**Task description**
State how many lines in the listing below contain the word "Tiefe", and give only that number.

**Given records**
[Start of Attachment]
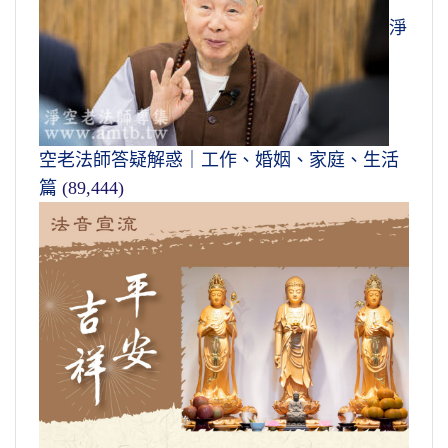
淨
空老法師答疑解惑｜工作、婚姻、家庭、生活
篇
(89,444)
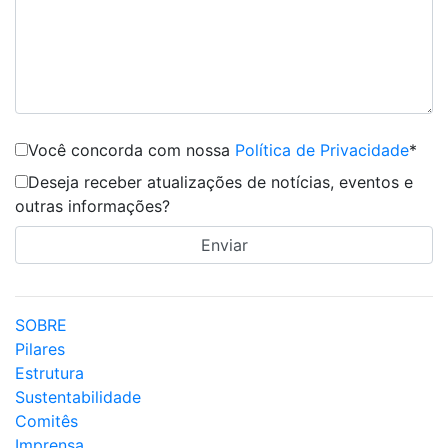
Você concorda com nossa
Política de Privacidade
*
Deseja receber atualizações de notícias, eventos e
outras informações?
SOBRE
Pilares
Estrutura
Sustentabilidade
Comitês
Imprensa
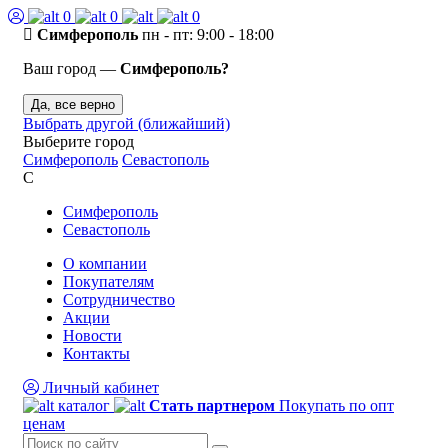
0
0
0
Симферополь
пн - пт: 9:00 - 18:00
Ваш город —
Симферополь?
Да, все верно
Выбрать другой (ближайший)
Выберите город
Симферополь
Севастополь
С
Симферополь
Севастополь
О компании
Покупателям
Сотрудничество
Акции
Новости
Контакты
Личный кабинет
каталог
Стать партнером
Покупать по опт
ценам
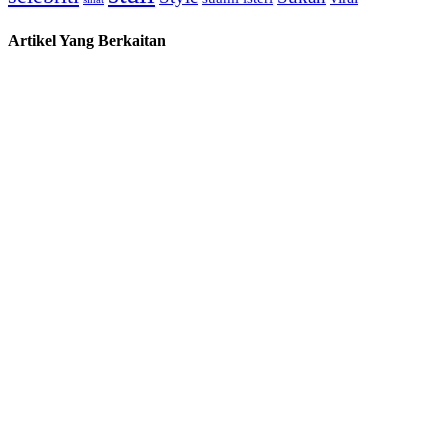
Artikel Yang Berkaitan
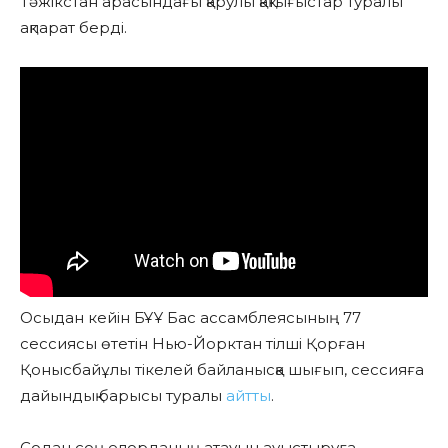
Тәжікстан арасындағы қарулы қақтығыстар туралы
ақпарат берді.
Осыдан кейін БҰҰ Бас ассамблеясының 77
сессиясы өтетін Нью-Йорктан тілші Қорған
Қонысбайұлы тікелей байланысқа шығып, сессияға
дайындық барысы туралы
айтты
.
Содан соң елорданың атауын ауыстыруға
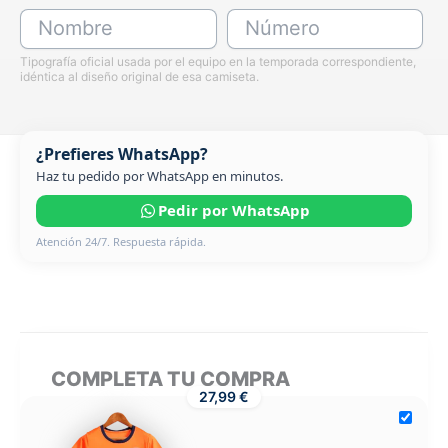
Nombre
Número
Tipografía oficial usada por el equipo en la temporada correspondiente,
idéntica al diseño original de esa camiseta.
¿Prefieres WhatsApp?
Haz tu pedido por WhatsApp en minutos.
Pedir por WhatsApp
Atención 24/7. Respuesta rápida.
COMPLETA TU COMPRA
27,99 €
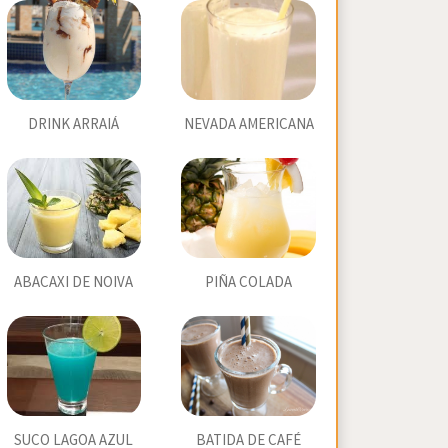
DRINK ARRAIÁ
NEVADA AMERICANA
ABACAXI DE NOIVA
PIÑA COLADA
SUCO LAGOA AZUL
BATIDA DE CAFÉ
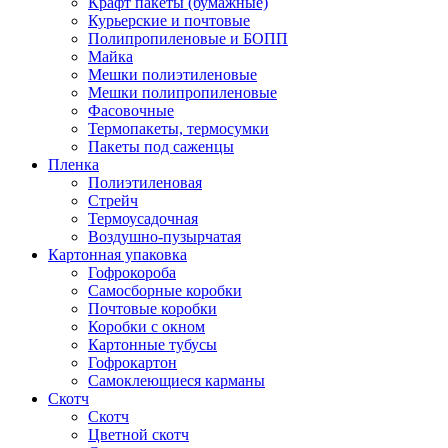
Крафт пакеты (бумажные)
Курьерские и почтовые
Полипропиленовые и БОПП
Майка
Мешки полиэтиленовые
Мешки полипропиленовые
Фасовочные
Термопакеты, термосумки
Пакеты под саженцы
Пленка
Полиэтиленовая
Стрейч
Термоусадочная
Воздушно-пузырчатая
Картонная упаковка
Гофрокороба
Самосборные коробки
Почтовые коробки
Коробки с окном
Картонные тубусы
Гофрокартон
Самоклеющиеся карманы
Скотч
Скотч
Цветной скотч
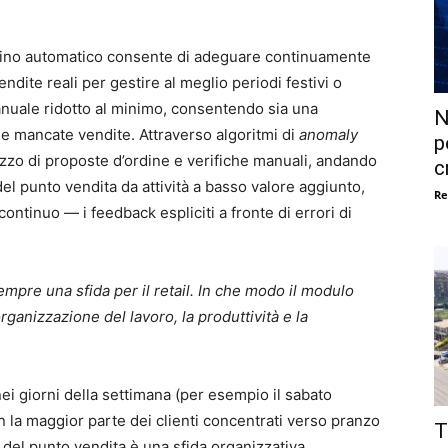
riordino automatico consente di adeguare continuamente
ndite reali per gestire al meglio periodi festivi o
manuale ridotto al minimo, consentendo sia una
N
le mancate vendite. Attraverso algoritmi di
anomaly
p
lizzo di proposte d’ordine e verifiche manuali, andando
c
 del punto vendita da attività a basso valore aggiunto,
Re
continuo — i feedback espliciti a fronte di errori di
mpre una sfida per il retail. In che modo il modulo
organizzazione del lavoro, la produttività e la
 nei giorni della settimana (per esempio il sabato
on la maggior parte dei clienti concentrati verso pranzo
T
to del punto vendita è una sfida organizzativa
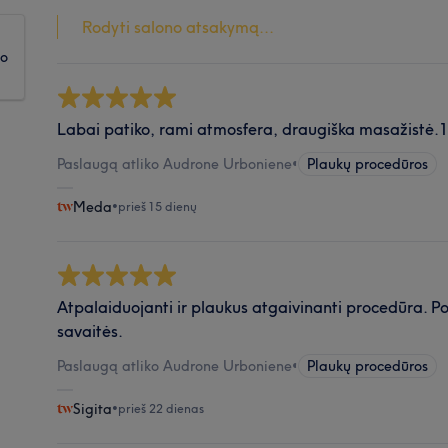
Rodyti salono atsakymą...
ko
Labai patiko, rami atmosfera, draugiška masažistė.
Paslaugą atliko Audrone Urboniene
•
Plaukų procedūros
Meda
•
prieš 15 dienų
Atpalaiduojanti ir plaukus atgaivinanti procedūra. Po
savaitės.
Paslaugą atliko Audrone Urboniene
•
Plaukų procedūros
Sigita
•
prieš 22 dienas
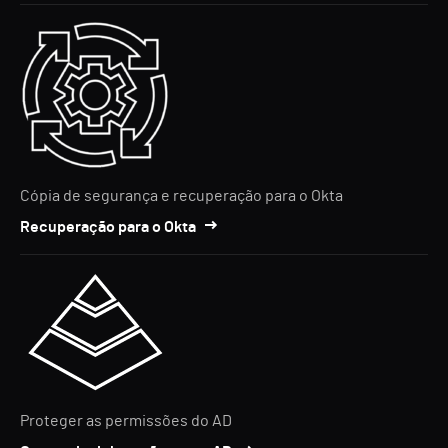
Cópia de segurança e recuperação para o Okta
Recuperação para o Okta
Proteger as permissões do AD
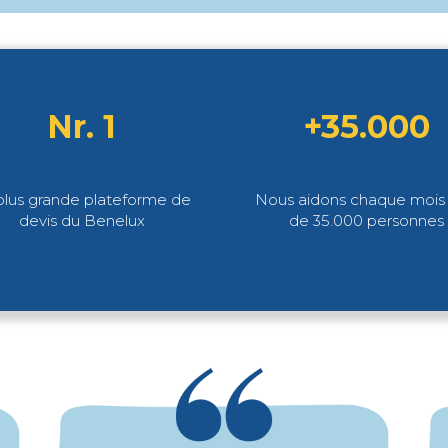
Nr. 1
+35.000
plus grande plateforme de
Nous aidons chaque mois 
devis du Benelux
de 35.000 personnes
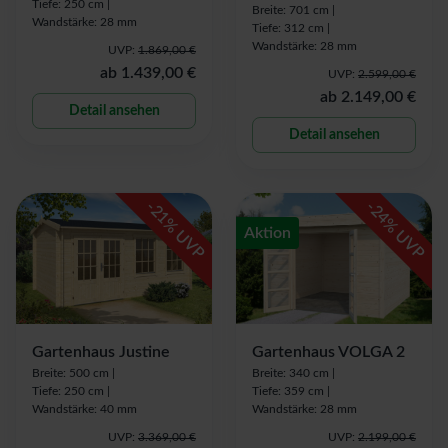
Tiefe: 250 cm |
Breite: 701 cm |
Wandstärke: 28 mm
Tiefe: 312 cm |
Wandstärke: 28 mm
UVP:
1.869,00 €
ab
1.439,00 €
UVP:
2.599,00 €
ab
2.149,00 €
Detail ansehen
Detail ansehen
-
-
21
24
% UVP
% UVP
Aktion
Gartenhaus Justine
Gartenhaus VOLGA 2
Breite: 500 cm |
Breite: 340 cm |
Tiefe: 250 cm |
Tiefe: 359 cm |
Wandstärke: 40 mm
Wandstärke: 28 mm
UVP:
3.369,00 €
UVP:
2.199,00 €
[End of Attachment]
**The answer**
4